>>

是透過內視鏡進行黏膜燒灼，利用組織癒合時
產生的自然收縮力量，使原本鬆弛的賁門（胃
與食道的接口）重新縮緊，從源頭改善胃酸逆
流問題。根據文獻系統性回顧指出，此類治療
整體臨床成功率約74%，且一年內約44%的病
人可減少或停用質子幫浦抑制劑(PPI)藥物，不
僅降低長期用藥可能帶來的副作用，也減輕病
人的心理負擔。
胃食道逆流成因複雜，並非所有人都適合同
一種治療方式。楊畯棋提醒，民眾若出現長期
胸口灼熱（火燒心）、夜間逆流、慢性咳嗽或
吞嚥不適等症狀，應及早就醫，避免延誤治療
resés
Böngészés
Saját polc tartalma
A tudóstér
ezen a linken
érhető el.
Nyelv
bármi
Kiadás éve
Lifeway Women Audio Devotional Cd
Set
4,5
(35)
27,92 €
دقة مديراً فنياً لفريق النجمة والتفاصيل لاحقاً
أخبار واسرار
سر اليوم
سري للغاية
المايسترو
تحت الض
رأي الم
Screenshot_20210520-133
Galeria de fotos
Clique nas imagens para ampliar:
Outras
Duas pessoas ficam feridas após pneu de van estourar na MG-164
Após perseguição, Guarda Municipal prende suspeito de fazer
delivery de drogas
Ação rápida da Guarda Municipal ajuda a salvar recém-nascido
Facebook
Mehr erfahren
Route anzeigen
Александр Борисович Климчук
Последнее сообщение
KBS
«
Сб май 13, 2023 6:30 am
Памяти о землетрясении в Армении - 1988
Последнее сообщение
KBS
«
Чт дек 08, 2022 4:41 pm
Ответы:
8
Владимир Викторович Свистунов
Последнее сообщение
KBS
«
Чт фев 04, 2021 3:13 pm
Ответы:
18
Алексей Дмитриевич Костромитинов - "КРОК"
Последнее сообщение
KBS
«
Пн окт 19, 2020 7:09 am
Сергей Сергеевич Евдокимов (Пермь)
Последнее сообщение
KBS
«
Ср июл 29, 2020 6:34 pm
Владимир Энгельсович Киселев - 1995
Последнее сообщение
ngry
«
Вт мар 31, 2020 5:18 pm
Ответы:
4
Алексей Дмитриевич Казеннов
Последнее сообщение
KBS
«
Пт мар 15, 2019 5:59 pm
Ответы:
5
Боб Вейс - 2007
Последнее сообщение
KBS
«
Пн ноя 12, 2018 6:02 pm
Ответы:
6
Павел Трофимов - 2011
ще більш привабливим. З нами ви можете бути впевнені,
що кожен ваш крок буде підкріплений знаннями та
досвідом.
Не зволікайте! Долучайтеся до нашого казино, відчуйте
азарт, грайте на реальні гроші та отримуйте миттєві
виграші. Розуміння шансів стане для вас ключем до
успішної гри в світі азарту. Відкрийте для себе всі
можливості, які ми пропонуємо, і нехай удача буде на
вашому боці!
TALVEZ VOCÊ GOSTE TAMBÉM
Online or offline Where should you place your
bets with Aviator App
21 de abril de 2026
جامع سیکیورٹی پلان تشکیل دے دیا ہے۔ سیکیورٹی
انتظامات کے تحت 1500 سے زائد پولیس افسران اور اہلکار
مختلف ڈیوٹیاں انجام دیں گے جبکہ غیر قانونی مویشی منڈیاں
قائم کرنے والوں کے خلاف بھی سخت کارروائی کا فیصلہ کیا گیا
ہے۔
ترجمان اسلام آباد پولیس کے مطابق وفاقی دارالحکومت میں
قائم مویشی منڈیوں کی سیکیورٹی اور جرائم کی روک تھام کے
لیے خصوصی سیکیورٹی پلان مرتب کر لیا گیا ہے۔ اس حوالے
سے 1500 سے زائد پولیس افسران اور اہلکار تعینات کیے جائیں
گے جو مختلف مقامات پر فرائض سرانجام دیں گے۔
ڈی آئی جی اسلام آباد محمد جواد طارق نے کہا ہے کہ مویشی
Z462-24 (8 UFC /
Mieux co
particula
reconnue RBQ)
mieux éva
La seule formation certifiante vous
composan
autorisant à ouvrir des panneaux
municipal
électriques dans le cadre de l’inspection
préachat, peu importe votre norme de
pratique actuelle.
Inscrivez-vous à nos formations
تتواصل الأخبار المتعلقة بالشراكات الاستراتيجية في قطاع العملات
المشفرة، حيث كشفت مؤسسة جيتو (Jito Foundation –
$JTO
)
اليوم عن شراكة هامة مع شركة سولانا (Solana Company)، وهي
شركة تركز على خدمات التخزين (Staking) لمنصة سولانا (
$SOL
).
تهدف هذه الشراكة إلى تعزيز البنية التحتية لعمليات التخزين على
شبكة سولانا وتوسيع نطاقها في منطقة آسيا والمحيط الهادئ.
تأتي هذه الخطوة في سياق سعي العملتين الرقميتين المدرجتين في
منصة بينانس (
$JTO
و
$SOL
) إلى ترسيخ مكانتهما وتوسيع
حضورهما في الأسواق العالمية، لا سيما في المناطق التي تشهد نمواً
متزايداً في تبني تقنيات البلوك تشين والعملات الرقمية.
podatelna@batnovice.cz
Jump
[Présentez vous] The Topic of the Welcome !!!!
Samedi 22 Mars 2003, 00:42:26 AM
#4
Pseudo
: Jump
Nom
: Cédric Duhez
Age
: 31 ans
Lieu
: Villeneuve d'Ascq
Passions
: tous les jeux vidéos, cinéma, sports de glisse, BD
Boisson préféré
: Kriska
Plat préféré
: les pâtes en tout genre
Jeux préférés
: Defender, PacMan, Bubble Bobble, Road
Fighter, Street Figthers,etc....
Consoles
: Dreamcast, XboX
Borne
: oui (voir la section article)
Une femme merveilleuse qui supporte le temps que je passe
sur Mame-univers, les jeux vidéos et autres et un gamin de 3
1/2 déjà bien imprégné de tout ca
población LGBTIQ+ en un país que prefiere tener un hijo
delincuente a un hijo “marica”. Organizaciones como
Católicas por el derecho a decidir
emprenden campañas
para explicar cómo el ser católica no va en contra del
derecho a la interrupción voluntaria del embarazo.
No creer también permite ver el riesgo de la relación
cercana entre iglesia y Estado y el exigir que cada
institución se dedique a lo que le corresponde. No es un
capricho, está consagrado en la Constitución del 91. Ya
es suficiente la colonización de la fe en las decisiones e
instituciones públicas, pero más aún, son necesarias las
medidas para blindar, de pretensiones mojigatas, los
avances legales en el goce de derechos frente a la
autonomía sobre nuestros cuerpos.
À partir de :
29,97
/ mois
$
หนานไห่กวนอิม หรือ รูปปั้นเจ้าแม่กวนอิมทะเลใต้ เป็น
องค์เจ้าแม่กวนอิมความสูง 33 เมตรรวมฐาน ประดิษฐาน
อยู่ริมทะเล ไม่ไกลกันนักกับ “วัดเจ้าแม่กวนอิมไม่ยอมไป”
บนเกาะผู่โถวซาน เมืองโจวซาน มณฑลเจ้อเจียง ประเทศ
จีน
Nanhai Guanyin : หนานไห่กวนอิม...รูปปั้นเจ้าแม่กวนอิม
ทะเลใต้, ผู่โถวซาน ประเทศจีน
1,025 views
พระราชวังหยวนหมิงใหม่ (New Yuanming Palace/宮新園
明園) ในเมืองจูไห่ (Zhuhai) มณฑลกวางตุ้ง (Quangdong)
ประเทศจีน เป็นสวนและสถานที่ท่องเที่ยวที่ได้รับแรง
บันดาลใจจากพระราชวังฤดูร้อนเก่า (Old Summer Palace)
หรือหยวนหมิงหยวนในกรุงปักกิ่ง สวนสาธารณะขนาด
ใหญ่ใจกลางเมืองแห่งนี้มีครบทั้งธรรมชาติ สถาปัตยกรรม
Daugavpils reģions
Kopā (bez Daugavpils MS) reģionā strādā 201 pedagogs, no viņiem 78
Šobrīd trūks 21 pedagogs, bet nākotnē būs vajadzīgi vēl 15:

<<

● **What you will do**
Show every line of the data that includes the string "التخزين".

● **Answer for the task**
شركة تركز على خدمات التخزين (Staking) لمنصة سولانا (
تهدف هذه الشراكة إلى تعزيز البنية التحتية لعمليات التخزين على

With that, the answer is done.